Passée sous silence par les médias et, pour l'essentiel, inconnue des classes dirigeantes européennes, elle est pourtant un problème bien présent dans les pays du Moyen-Orient. Et aussi considéré avec beaucoup d'attention à Tel Aviv, Washington et Londres. Une attention, il va sans dire, très soutenue.

Le fait qu'en abattant les drones iraniens dirigés vers Israël, la Jordanie ait également collaboré ouvertement avec l'Occident, est... significatif. Une importance qui va bien au-delà de la contribution militaire sans importance du petit royaume hachémite.

Elle représente plutôt l'apogée d'un système d'alliances tissé par Washington dans les pays arabes. Un système complexe et non dépourvu de contradictions, mais qui a essentiellement deux objectifs. Isoler Téhéran. Et blinder Israël.

Dans la direction opposée, en revanche, il y a Pékin. Dont la stratégie vise à rendre le scénario moyen-oriental plus compact, et donc moins instable. C'est la doctrine de Xi Jinping : la pénétration sans conflit.
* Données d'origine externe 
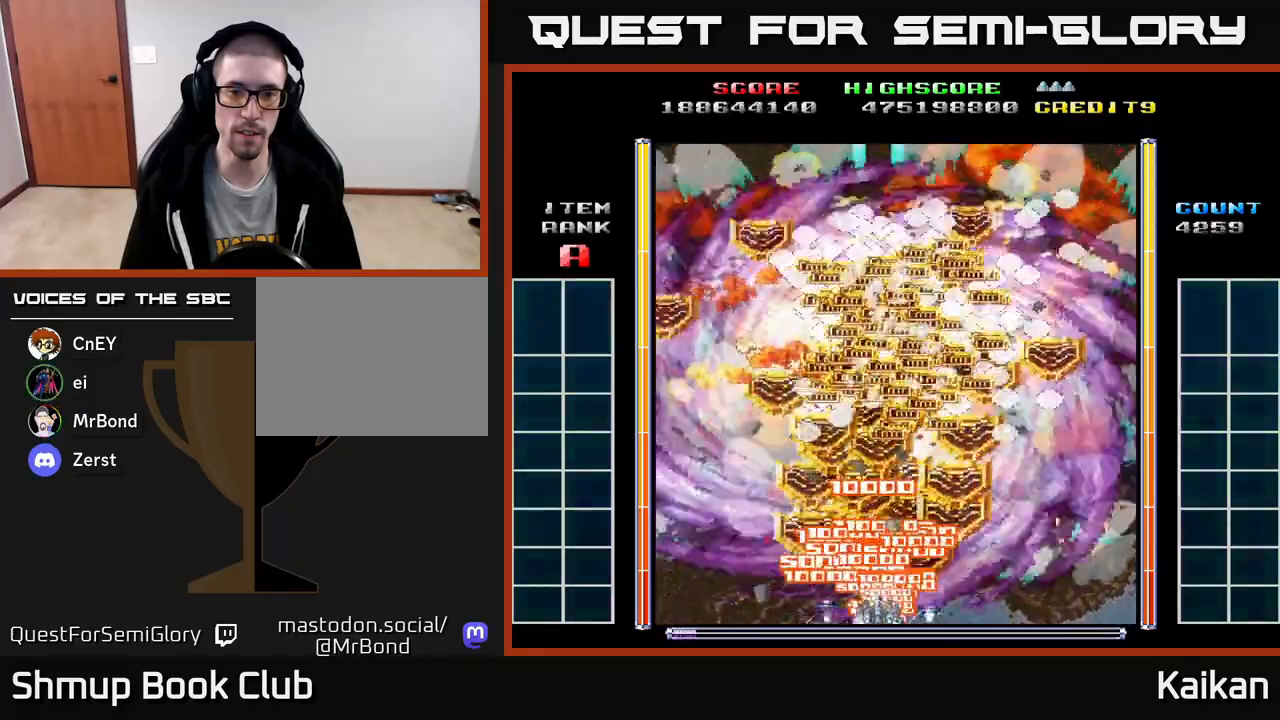
{"buttons": ["A", "DPAD_UP"], "left_stick": "center", "events": [[83, "DPAD_DOWN", "down"], [250, "DPAD_DOWN", "up"], [350, "DPAD_UP", "down"]]}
En effet, dans la mesure du possible, tenter d'étouffer les conflits latents.

Une stratégie qui a trouvé son aboutissement dans la médiation entre Téhéran et le Riyad, voulue par le président chinois lui-même. Et qui va à l'inverse des accords d'Abraham. Qui tendent au contraire à souder un axe sunnite, Arabie saoudite en tête, avec Israël. Des accords dont la fonction anti-iranienne est évidente.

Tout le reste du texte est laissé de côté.